• WORK REQUEST: Write out the data below in full, please. Keep every character as given.
*** Begin section ***
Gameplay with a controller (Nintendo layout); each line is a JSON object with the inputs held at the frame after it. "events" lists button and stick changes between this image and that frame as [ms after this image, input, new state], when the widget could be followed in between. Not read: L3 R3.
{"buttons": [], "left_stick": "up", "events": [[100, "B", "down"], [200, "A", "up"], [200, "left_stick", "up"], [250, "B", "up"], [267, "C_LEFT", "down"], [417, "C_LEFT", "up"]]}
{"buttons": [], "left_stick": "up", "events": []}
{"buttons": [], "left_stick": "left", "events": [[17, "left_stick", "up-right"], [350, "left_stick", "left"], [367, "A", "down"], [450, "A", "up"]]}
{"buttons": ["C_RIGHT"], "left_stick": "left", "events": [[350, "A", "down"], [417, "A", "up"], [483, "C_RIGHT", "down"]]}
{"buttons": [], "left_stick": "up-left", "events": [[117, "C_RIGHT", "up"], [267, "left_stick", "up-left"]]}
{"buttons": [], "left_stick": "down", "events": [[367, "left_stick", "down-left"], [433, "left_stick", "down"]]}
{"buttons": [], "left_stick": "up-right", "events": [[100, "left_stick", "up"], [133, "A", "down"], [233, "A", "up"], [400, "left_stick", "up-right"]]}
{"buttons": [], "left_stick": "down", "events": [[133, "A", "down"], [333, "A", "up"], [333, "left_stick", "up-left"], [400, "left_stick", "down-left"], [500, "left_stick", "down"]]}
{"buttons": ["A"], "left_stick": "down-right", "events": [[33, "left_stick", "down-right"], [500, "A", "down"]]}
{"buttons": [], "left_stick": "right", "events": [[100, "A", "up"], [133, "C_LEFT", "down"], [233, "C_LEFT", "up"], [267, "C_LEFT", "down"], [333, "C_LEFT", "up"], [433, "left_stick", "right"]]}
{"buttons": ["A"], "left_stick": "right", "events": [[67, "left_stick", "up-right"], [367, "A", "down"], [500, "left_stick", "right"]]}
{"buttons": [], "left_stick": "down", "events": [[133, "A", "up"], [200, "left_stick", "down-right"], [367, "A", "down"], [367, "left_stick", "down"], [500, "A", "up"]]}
*** End section ***
• ANSWER FOR THIS EXERCISE:
Gameplay with a controller (Nintendo layout); each line is a JSON object with the inputs held at the frame after it. "events" lists button and stick changes between this image and that frame as [ms after this image, input, new state], when the widget could be followed in between. Not read: L3 R3.
{"buttons": [], "left_stick": "up", "events": [[100, "B", "down"], [200, "A", "up"], [200, "left_stick", "up"], [250, "B", "up"], [267, "C_LEFT", "down"], [417, "C_LEFT", "up"]]}
{"buttons": [], "left_stick": "up", "events": []}
{"buttons": [], "left_stick": "left", "events": [[17, "left_stick", "up-right"], [350, "left_stick", "left"], [367, "A", "down"], [450, "A", "up"]]}
{"buttons": ["C_RIGHT"], "left_stick": "left", "events": [[350, "A", "down"], [417, "A", "up"], [483, "C_RIGHT", "down"]]}
{"buttons": [], "left_stick": "up-left", "events": [[117, "C_RIGHT", "up"], [267, "left_stick", "up-left"]]}
{"buttons": [], "left_stick": "down", "events": [[367, "left_stick", "down-left"], [433, "left_stick", "down"]]}
{"buttons": [], "left_stick": "up-right", "events": [[100, "left_stick", "up"], [133, "A", "down"], [233, "A", "up"], [400, "left_stick", "up-right"]]}
{"buttons": [], "left_stick": "down", "events": [[133, "A", "down"], [333, "A", "up"], [333, "left_stick", "up-left"], [400, "left_stick", "down-left"], [500, "left_stick", "down"]]}
{"buttons": ["A"], "left_stick": "down-right", "events": [[33, "left_stick", "down-right"], [500, "A", "down"]]}
{"buttons": [], "left_stick": "right", "events": [[100, "A", "up"], [133, "C_LEFT", "down"], [233, "C_LEFT", "up"], [267, "C_LEFT", "down"], [333, "C_LEFT", "up"], [433, "left_stick", "right"]]}
{"buttons": ["A"], "left_stick": "right", "events": [[67, "left_stick", "up-right"], [367, "A", "down"], [500, "left_stick", "right"]]}
{"buttons": [], "left_stick": "down", "events": [[133, "A", "up"], [200, "left_stick", "down-right"], [367, "A", "down"], [367, "left_stick", "down"], [500, "A", "up"]]}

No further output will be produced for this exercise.